Proving pigeonhole principle involving cardinality of finite sets

Suppose *A* and *B* are finite sets and *f*:*A*→*B*. Prove that if |*A*|>|*B*|, then *f* is not one-to-one.

Scratch work:

Since the goal is in negation, I try to prove it by contradiction and assume that *f* is one-to-one. Since *A* has more elements than *B*, it can't be the case that *f* is one-to-one because some *a*∈*A* has to share images with other. But other than the false assumption *f* is one-to-one, I have no other clue to proceed with the question. What technique should I apply? Please give hints and guidance. Thanks in advance.

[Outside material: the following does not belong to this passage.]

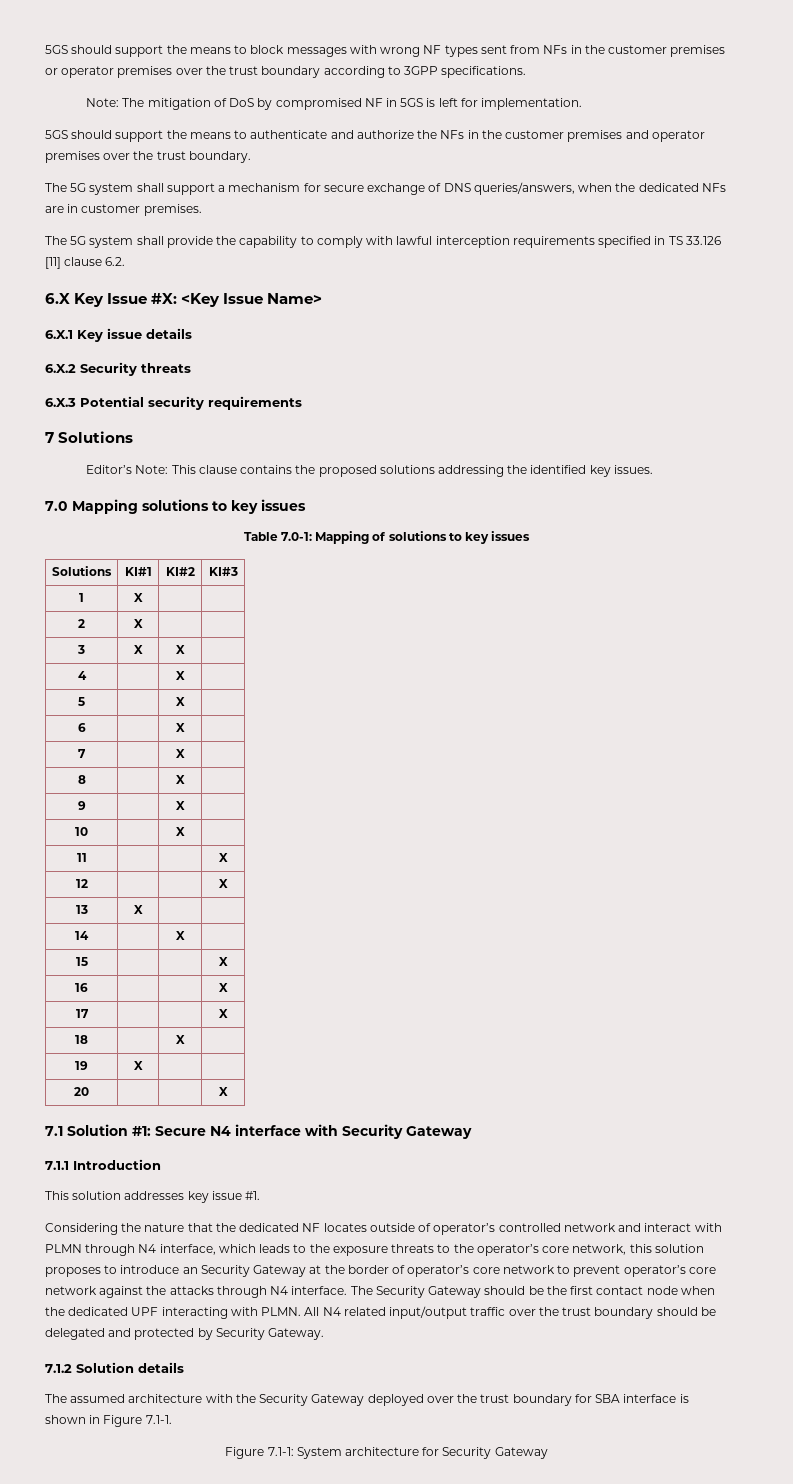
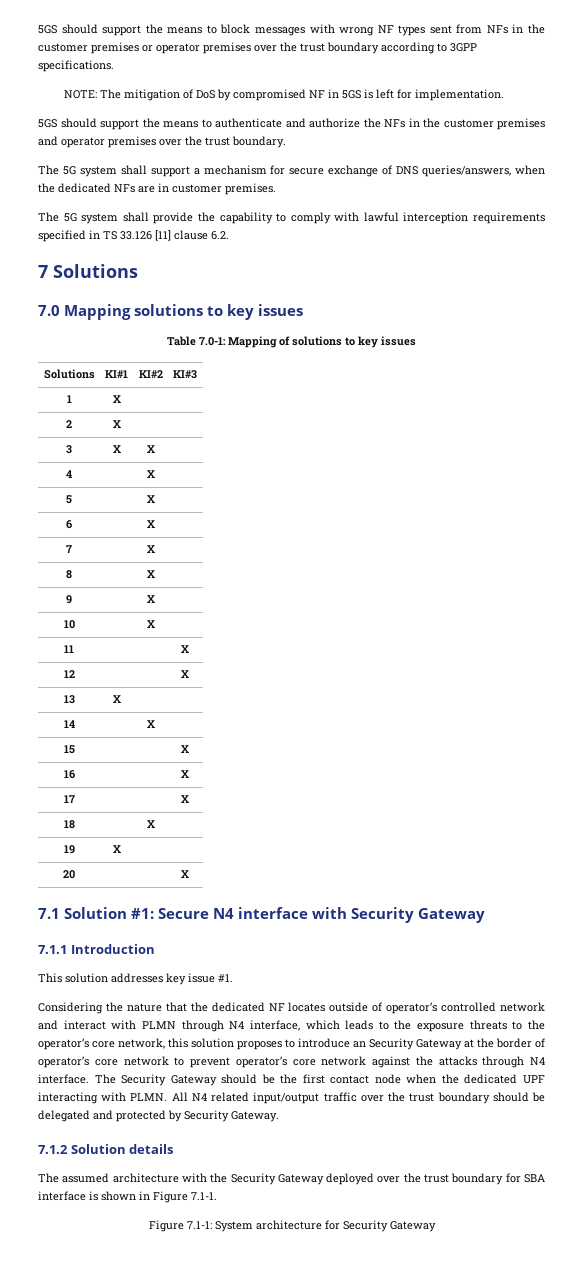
[86,98,120,107] Note: -> [64,90,98,99] NOTE:
[45,293,323,307] [45,328,192,342] [45,362,191,376] [45,396,302,410] [45,431,134,443] [86,465,653,477] 6.X Key Issue #X: <Key Issue Name> // 6.X.1 Key issue details // 6.X.2 Security threats // 6.X.3 Potential security requirements // 7 Solutions // Editor’s Note: This clause contains the proposed solutions addressing the identified key issues. -> [38,264,138,278] 7 Solutions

Re: Proving pigeonhole principle involving cardinality of finite sets

Quote:

Originally Posted by

**daveclifford** Suppose *A* and *B* are finite sets and *f*:*A*→*B*. Prove that if |*A*|>|*B*|, then *f* is not one-to-one.

Scratch work:

Since the goal is in negation, I try to prove it by contradiction and assume that *f* is one-to-one. Since *A* has more elements than *B*, it can't be the case that *f* is one-to-one because some *a*∈*A* has to share images with other. But other than the false assumption *f* is one-to-one, I have no other clue to proceed with the question. What technique should I apply? Please give hints and guidance. Thanks in advance.

Let $f(A)$ be the set of images. Then $f(A)\subseteq B$ so $|f(A)|\le |B|$.

If $f$ is one-to-one then $|f(A)|=|A|$. What can you do with that?